─── SUPPLIED DATA

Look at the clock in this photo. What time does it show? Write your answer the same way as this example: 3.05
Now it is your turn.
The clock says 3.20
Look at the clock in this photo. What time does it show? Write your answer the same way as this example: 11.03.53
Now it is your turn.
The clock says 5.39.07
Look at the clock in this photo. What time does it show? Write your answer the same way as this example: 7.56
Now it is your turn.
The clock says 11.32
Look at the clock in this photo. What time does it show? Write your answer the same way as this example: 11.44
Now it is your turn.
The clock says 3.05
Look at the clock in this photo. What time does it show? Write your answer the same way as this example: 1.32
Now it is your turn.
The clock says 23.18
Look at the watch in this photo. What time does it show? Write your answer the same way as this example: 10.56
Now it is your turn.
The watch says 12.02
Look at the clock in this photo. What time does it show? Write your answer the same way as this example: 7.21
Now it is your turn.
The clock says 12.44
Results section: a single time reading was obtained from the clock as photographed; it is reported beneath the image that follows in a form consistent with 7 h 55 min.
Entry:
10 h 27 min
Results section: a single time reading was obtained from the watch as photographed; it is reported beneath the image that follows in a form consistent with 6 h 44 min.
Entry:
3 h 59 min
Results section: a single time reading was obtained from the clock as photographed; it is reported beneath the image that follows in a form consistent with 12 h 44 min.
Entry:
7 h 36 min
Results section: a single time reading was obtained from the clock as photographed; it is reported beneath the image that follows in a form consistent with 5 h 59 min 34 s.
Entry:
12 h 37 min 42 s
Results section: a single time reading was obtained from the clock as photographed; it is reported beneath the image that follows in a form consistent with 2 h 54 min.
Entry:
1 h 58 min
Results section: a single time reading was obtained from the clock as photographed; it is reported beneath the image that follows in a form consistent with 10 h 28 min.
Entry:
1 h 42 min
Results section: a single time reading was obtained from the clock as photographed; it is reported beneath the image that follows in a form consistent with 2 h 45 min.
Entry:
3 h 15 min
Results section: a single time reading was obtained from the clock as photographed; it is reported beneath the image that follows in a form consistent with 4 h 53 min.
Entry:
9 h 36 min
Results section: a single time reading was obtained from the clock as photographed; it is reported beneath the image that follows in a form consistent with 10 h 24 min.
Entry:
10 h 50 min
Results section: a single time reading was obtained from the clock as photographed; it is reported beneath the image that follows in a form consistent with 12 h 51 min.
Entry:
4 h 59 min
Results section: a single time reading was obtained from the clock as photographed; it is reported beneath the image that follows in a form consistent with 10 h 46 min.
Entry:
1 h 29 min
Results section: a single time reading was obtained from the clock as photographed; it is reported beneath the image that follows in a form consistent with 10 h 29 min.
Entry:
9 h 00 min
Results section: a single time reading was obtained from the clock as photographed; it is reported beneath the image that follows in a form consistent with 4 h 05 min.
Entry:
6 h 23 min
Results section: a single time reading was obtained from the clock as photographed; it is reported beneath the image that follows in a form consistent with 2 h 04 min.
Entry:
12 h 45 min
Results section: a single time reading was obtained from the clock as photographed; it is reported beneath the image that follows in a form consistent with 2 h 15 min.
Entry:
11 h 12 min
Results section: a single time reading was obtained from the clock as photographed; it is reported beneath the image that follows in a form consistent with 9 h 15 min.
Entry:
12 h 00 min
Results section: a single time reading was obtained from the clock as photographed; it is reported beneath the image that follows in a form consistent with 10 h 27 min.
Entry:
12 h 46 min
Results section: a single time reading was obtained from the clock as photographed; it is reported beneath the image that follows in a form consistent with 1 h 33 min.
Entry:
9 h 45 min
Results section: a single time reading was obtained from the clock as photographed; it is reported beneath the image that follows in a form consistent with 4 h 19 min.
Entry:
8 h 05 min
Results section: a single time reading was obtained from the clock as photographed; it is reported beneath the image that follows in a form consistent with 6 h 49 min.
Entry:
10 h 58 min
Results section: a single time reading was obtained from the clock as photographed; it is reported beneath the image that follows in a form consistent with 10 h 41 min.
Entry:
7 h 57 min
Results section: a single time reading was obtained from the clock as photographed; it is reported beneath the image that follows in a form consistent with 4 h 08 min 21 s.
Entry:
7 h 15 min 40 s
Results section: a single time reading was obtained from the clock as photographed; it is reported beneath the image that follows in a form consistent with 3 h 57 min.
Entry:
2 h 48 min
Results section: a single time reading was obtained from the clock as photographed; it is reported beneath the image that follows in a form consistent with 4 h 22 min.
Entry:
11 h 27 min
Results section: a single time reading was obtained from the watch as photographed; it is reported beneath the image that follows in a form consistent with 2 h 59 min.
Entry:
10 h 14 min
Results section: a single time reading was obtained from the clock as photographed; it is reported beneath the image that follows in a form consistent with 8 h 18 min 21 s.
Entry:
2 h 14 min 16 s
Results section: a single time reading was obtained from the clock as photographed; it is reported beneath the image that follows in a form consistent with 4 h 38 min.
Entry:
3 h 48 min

──────

= PROBLEM REQUIREMENTS =
Rewrite all the records above, changing every instance of "Entry" to "Recorded time" and leaving everything else as it is.

= RESPONSE TO THIS TASK =
Look at the clock in this photo. What time does it show? Write your answer the same way as this example: 3.05
Now it is your turn.
The clock says 3.20
Look at the clock in this photo. What time does it show? Write your answer the same way as this example: 11.03.53
Now it is your turn.
The clock says 5.39.07
Look at the clock in this photo. What time does it show? Write your answer the same way as this example: 7.56
Now it is your turn.
The clock says 11.32
Look at the clock in this photo. What time does it show? Write your answer the same way as this example: 11.44
Now it is your turn.
The clock says 3.05
Look at the clock in this photo. What time does it show? Write your answer the same way as this example: 1.32
Now it is your turn.
The clock says 23.18
Look at the watch in this photo. What time does it show? Write your answer the same way as this example: 10.56
Now it is your turn.
The watch says 12.02
Look at the clock in this photo. What time does it show? Write your answer the same way as this example: 7.21
Now it is your turn.
The clock says 12.44
Results section: a single time reading was obtained from the clock as photographed; it is reported beneath the image that follows in a form consistent with 7 h 55 min.
Recorded time:
10 h 27 min
Results section: a single time reading was obtained from the watch as photographed; it is reported beneath the image that follows in a form consistent with 6 h 44 min.
Recorded time:
3 h 59 min
Results section: a single time reading was obtained from the clock as photographed; it is reported beneath the image that follows in a form consistent with 12 h 44 min.
Recorded time:
7 h 36 min
Results section: a single time reading was obtained from the clock as photographed; it is reported beneath the image that follows in a form consistent with 5 h 59 min 34 s.
Recorded time:
12 h 37 min 42 s
Results section: a single time reading was obtained from the clock as photographed; it is reported beneath the image that follows in a form consistent with 2 h 54 min.
Recorded time:
1 h 58 min
Results section: a single time reading was obtained from the clock as photographed; it is reported beneath the image that follows in a form consistent with 10 h 28 min.
Recorded time:
1 h 42 min
Results section: a single time reading was obtained from the clock as photographed; it is reported beneath the image that follows in a form consistent with 2 h 45 min.
Recorded time:
3 h 15 min
Results section: a single time reading was obtained from the clock as photographed; it is reported beneath the image that follows in a form consistent with 4 h 53 min.
Recorded time:
9 h 36 min
Results section: a single time reading was obtained from the clock as photographed; it is reported beneath the image that follows in a form consistent with 10 h 24 min.
Recorded time:
10 h 50 min
Results section: a single time reading was obtained from the clock as photographed; it is reported beneath the image that follows in a form consistent with 12 h 51 min.
Recorded time:
4 h 59 min
Results section: a single time reading was obtained from the clock as photographed; it is reported beneath the image that follows in a form consistent with 10 h 46 min.
Recorded time:
1 h 29 min
Results section: a single time reading was obtained from the clock as photographed; it is reported beneath the image that follows in a form consistent with 10 h 29 min.
Recorded time:
9 h 00 min
Results section: a single time reading was obtained from the clock as photographed; it is reported beneath the image that follows in a form consistent with 4 h 05 min.
Recorded time:
6 h 23 min
Results section: a single time reading was obtained from the clock as photographed; it is reported beneath the image that follows in a form consistent with 2 h 04 min.
Recorded time:
12 h 45 min
Results section: a single time reading was obtained from the clock as photographed; it is reported beneath the image that follows in a form consistent with 2 h 15 min.
Recorded time:
11 h 12 min
Results section: a single time reading was obtained from the clock as photographed; it is reported beneath the image that follows in a form consistent with 9 h 15 min.
Recorded time:
12 h 00 min
Results section: a single time reading was obtained from the clock as photographed; it is reported beneath the image that follows in a form consistent with 10 h 27 min.
Recorded time:
12 h 46 min
Results section: a single time reading was obtained from the clock as photographed; it is reported beneath the image that follows in a form consistent with 1 h 33 min.
Recorded time:
9 h 45 min
Results section: a single time reading was obtained from the clock as photographed; it is reported beneath the image that follows in a form consistent with 4 h 19 min.
Recorded time:
8 h 05 min
Results section: a single time reading was obtained from the clock as photographed; it is reported beneath the image that follows in a form consistent with 6 h 49 min.
Recorded time:
10 h 58 min
Results section: a single time reading was obtained from the clock as photographed; it is reported beneath the image that follows in a form consistent with 10 h 41 min.
Recorded time:
7 h 57 min
Results section: a single time reading was obtained from the clock as photographed; it is reported beneath the image that follows in a form consistent with 4 h 08 min 21 s.
Recorded time:
7 h 15 min 40 s
Results section: a single time reading was obtained from the clock as photographed; it is reported beneath the image that follows in a form consistent with 3 h 57 min.
Recorded time:
2 h 48 min
Results section: a single time reading was obtained from the clock as photographed; it is reported beneath the image that follows in a form consistent with 4 h 22 min.
Recorded time:
11 h 27 min
Results section: a single time reading was obtained from the watch as photographed; it is reported beneath the image that follows in a form consistent with 2 h 59 min.
Recorded time:
10 h 14 min
Results section: a single time reading was obtained from the clock as photographed; it is reported beneath the image that follows in a form consistent with 8 h 18 min 21 s.
Recorded time:
2 h 14 min 16 s
Results section: a single time reading was obtained from the clock as photographed; it is reported beneath the image that follows in a form consistent with 4 h 38 min.
Recorded time:
3 h 48 min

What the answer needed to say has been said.